_What is required_
Write the data out again exactly, dropping any images it holds.

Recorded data
· · ·

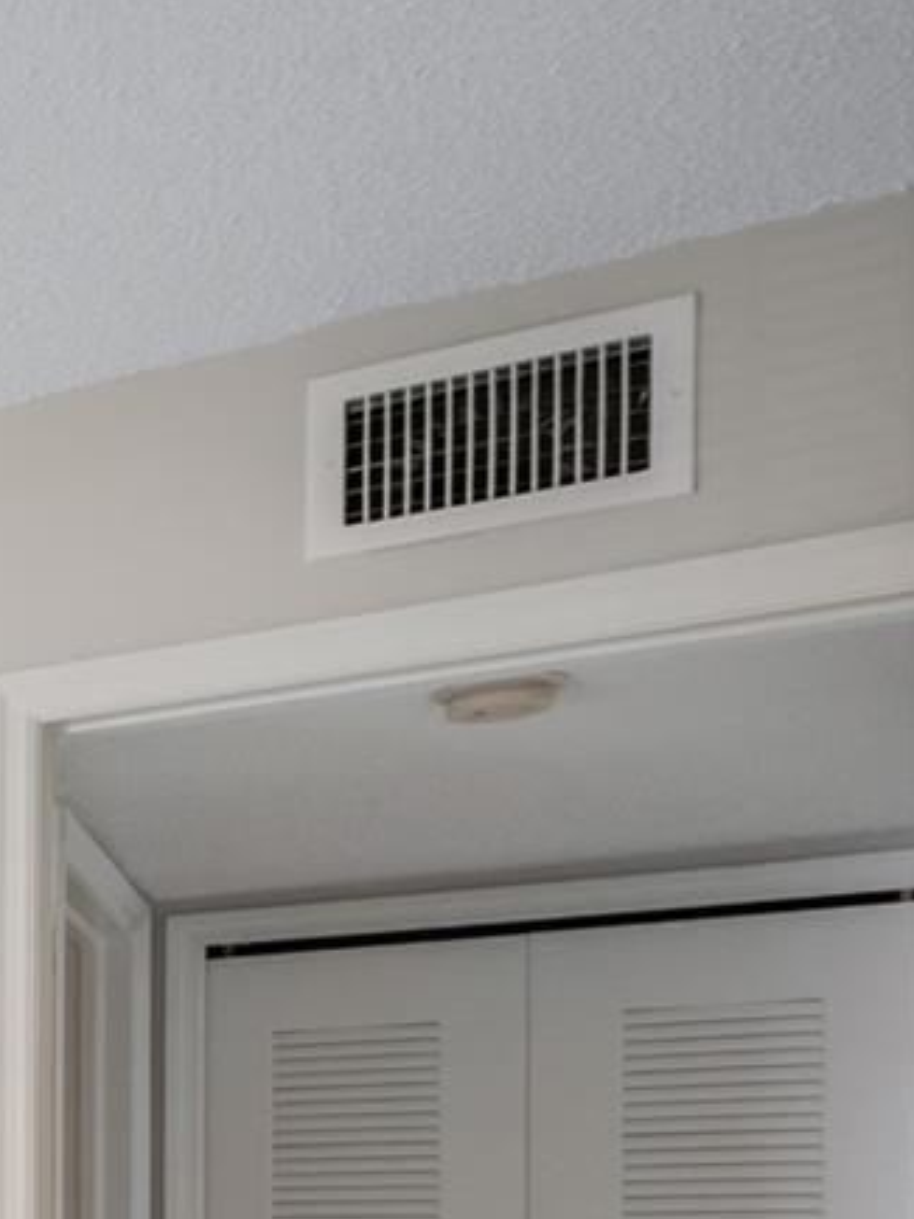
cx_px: -1321
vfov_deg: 32.6
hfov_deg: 14.8
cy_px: 1281
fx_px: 1867
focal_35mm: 53
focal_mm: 10
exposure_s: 1/8
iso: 500
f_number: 8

· · ·

_Finished exercise_
cx_px: -1321
vfov_deg: 32.6
hfov_deg: 14.8
cy_px: 1281
fx_px: 1867
focal_35mm: 53
focal_mm: 10
exposure_s: 1/8
iso: 500
f_number: 8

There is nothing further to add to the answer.